Future Care: The Case for Care Leave
Families, work and the ageing population
As society faces the challenges and opportunities of an ageing population, longer life expectancies and extended working lives, more and more people are trying to manage work alongside caring for older, seriously ill or disabled loved ones. The pressure that working carers find themselves under as a result has seen just over 1 in 5 UK adults’ work negatively affected as a result of caring, including 2.3 million who have given up work and almost 3 million who have reduced their working hours to care at some point.
The Government has recognised the importance of parents of young children, particularly mothers, having the option to stay in or return to work after having a child – not only for families but for businesses and the economy. Yet, while childcare is an issue that affects millions of people with young children across the UK, caring is an issue that will affect us all. The vast majority of people have parents who are likely to need help as they get older, and many families also support disabled or chronically ill siblings, partners or children who need assistance into adulthood.

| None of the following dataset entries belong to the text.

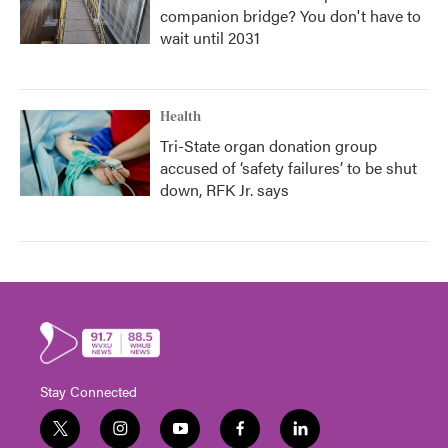
companion bridge? You don't have to
wait until 2031
Health
Tri-State organ donation group
accused of ‘safety failures’ to be shut
down, RFK Jr. says
Stay Connected
t
i
y
f
l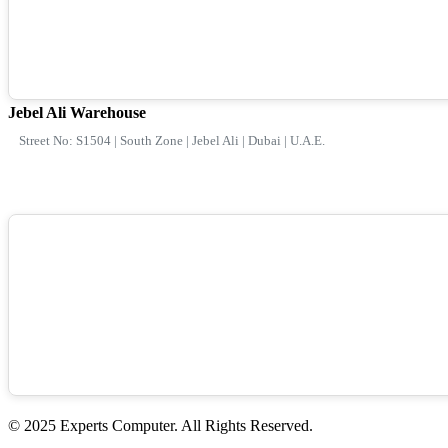
Jebel Ali Warehouse
Street No: S1504 | South Zone | Jebel Ali | Dubai | U.A.E.
© 2025 Experts Computer. All Rights Reserved.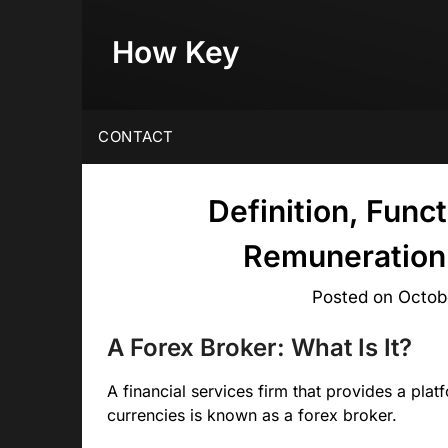
Skip
to
How Key
content
CONTACT
Definition, Func
Remuneration 
Posted on
Octob
A Forex Broker: What Is It?
A financial services firm that provides a plat
currencies is known as a forex broker.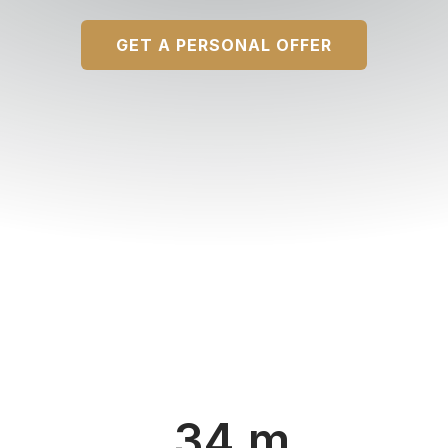
GET A PERSONAL OFFER
34 m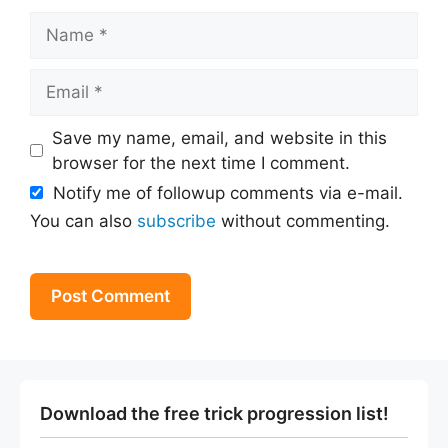
Name
Email
Save my name, email, and website in this
browser for the next time I comment.
Notify me of followup comments via e-mail.
You can also
subscribe
without commenting.
Download the free trick progression list!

The evidence base for supporting working carers is growing, and it is compelling. With the public expenditure costs of carers feeling unable to continue to work estimated at £1.3 billion a year2, it is crucial that we take steps to help carers stay in work. There is an opportunity to turn these losses into economic gains, with public finances seeing an estimated £1 billion in additional tax revenues if carers can be supported back into the workplace. Employers too have found that supporting carers leads to improved service delivery, cost savings and increased productivity.
Many employers have realised the value of retaining the carers in their workforce and have policies in place to support their employees with caring responsibilities. Working carers also have some important existing statutory rights. For example, the right to request flexible working represents a vital step towards helping people to manage work with complex and demanding family lives. However, with so many carers falling out of work because they feel that they cannot continue to manage work alongside caring, it is clear that not enough is being done.

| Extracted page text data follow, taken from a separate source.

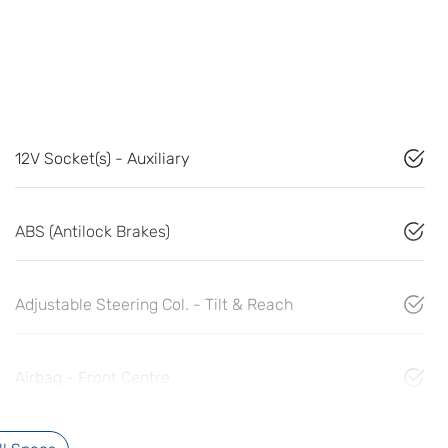
12V Socket(s) - Auxiliary
ABS (Antilock Brakes)
Adjustable Steering Col. - Tilt & Reach
Airbag - Front Centre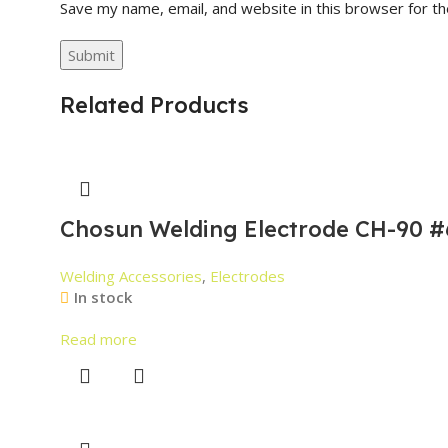
Save my name, email, and website in this browser for t
Related Products
Chosun Welding Electrode CH-90 #
Welding Accessories
,
Electrodes
In stock
Read more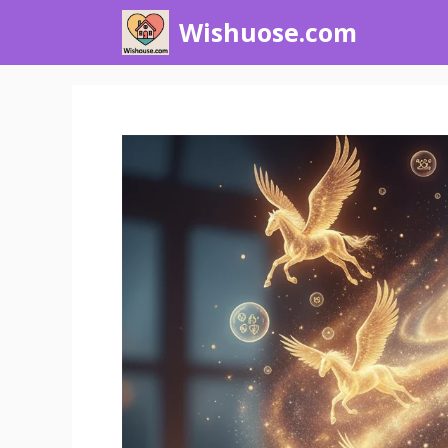
Skip
Wishuose.com
to
content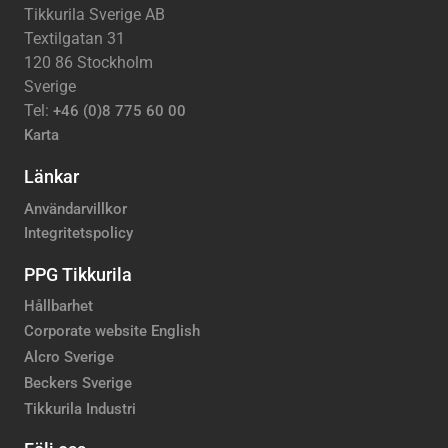
Tikkurila Sverige AB
Textilgatan 31
120 86 Stockholm
Sverige
Tel:
+46 (0)8 775 60 00
Karta
Länkar
Användarvillkor
Integritetspolicy
PPG Tikkurila
Hållbarhet
Corporate website English
Alcro Sverige
Beckers Sverige
Tikkurila Industri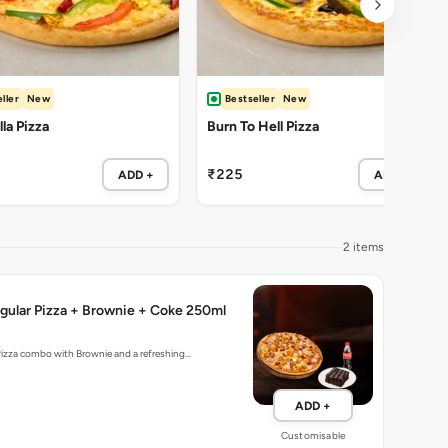
ller
New
Bestseller
New
la Pizza
Burn To Hell Pizza
₹225
ADD +
ADD +
2 items
gular Pizza + Brownie + Coke 250ml
Pizza combo with Brownie and a refreshing…
ADD +
Customisable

This research shows that the UK is falling far behind other countries, many of which are finding creative solutions to support their workforce and address the challenges of ageing populations. If the UK is to cope with the critical demographic challenge we are facing and reap the social and economic benefits of helping carers to juggle work and care then more must be done. With 89% of the public in support of a right to a short period of time off work to care, it is time for policy makers to make statutory care leave a priority.